À travers son président, Lassine koné, l’ « association cultures ensemble » (ACE), a fait une déclaration ce vendredi à la Maison des jeunes de Kipé à Conakry.

Cette association qui regroupe en son sein 28 structures culturelles s’est exprimée sur la situation socio-politique du pays. Après avoir pris acte de la prise du pouvoir par le CNDR, elle a attiré l’attention « des nouvelles autorités guinéennes et de l’opinion nationale et internationale sur la souveraineté culturelle de notre pays et plus loin sur la question de survie des opérateurs culturels et des artistes guinéens ».

Assurant les nouvelles autorités de son « engagement à les soutenir pour la construction d’une Guinée nouvelle sur le plan socioculturel », l’Association cultures ensemble, interpelle « les nouvelles autorités contre toutes tentatives politiciennes qui n’ont pour effet que la stagnation de nos expressions culturelles et prône pour un cadre avec des compétences techniques et professionnelles avérées et, dont l’expérience et la connaissance du secteur sont appréciées par l’ensemble des acteurs culturels ».

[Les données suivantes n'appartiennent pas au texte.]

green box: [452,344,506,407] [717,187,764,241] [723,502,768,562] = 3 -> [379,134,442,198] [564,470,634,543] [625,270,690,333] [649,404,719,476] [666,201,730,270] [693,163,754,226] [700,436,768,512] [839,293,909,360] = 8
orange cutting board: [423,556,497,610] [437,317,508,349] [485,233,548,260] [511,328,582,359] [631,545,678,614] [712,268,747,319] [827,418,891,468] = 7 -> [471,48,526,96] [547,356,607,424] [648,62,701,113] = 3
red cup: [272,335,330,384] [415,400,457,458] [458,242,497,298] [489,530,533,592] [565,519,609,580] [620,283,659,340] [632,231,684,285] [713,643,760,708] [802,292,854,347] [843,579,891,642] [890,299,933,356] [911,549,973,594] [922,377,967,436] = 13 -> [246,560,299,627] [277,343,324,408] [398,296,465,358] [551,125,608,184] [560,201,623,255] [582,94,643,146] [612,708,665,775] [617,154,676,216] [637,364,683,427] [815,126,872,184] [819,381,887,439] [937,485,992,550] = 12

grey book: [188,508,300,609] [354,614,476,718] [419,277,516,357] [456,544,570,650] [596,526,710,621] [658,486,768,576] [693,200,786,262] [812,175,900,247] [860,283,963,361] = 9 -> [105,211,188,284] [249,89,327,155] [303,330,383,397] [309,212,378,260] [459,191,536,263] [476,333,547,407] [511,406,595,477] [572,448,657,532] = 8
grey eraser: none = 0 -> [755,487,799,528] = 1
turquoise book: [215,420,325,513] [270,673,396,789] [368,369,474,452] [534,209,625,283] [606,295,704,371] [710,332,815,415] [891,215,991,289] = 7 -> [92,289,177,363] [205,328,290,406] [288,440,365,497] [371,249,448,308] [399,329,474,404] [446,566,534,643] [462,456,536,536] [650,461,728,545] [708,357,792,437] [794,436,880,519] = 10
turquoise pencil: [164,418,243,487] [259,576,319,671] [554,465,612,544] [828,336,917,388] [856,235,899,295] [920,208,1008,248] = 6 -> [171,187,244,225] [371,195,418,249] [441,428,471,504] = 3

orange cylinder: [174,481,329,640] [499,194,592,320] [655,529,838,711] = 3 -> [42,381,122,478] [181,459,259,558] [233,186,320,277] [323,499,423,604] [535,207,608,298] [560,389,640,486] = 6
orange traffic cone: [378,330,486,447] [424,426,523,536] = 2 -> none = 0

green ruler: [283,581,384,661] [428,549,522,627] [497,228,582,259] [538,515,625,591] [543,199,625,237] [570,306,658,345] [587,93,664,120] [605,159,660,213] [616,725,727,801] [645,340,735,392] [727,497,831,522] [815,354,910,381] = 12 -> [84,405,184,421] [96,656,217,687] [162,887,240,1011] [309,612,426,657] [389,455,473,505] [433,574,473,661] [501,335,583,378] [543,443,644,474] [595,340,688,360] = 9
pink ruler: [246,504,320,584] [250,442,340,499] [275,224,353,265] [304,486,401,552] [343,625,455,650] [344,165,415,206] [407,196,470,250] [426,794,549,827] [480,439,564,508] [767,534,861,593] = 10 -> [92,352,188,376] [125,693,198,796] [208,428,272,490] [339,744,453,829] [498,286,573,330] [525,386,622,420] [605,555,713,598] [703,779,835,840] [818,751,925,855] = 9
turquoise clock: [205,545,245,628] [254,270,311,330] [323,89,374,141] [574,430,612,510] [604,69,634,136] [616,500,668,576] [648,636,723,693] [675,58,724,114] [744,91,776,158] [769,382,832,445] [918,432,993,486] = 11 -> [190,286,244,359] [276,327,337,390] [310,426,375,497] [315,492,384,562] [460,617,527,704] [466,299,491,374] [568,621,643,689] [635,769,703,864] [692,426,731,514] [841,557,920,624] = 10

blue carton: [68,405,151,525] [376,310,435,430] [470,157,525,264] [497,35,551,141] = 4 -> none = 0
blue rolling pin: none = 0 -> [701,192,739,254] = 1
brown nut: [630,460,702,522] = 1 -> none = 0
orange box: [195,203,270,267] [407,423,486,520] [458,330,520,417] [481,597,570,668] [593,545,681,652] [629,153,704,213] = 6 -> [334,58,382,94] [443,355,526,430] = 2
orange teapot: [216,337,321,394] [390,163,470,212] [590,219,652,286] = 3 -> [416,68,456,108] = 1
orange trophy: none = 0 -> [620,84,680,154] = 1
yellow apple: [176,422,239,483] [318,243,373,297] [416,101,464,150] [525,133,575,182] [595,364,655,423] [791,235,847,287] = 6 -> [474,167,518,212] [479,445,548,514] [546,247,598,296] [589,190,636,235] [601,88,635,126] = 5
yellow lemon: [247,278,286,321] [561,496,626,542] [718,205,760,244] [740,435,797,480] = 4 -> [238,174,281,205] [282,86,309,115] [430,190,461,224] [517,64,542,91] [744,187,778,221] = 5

L’Association cultures ensemble a fait 7 propositions, dont, entre autres : « la réactualisation du document de la politique culturelle de 2018 en tenant compte des aspirations modernes et la participation active du secteur culturel privé; le soutien aux artistes et aux industries culturelles et créatives pour la période post Covid et l’ouverture des activités culturelles vers un secteur résiliant afin d’améliorer et soulager les conditions de vie des acteurs culturels; améliorer l’accès aux financements de l’action culturelle par l’Etat à travers l’allocation de ressources financières conséquentes au fonds de développement des arts et de la culture et auprès des organismes internationaux; identifier, valoriser et soutenir les initiatives des acteurs culturels guinéens de la diaspora qui jouent un rôle majeur dans la promotion et le rayonnement de notre nation dans les pays d’accueils; le maintien et le renforcement du cadre organique présent (ministère de la culture et du patrimoine historique) dans l’ossature du gouvernement de transition; la création d’une commission spéciale des arts, de la culture et du patrimoine historique dans le conseil national de la transition; la création d’un cadre de dialogue interculturel honnête entre les diverses couches socioculturelles du pays et l’intensification de la coopération culturelle internationale afin de promouvoir le développement d’un inter culturalité soutenue ».

Enfin, l’Association exhorte « les nouvelles autorités à donner la priorité à la culture, car elle seule reste et demeure un facteur incontournable pour la promotion de la paix et la cohésion sociale, la réconciliation et la transformation sociale vers l’émergence durable de la Guinée ».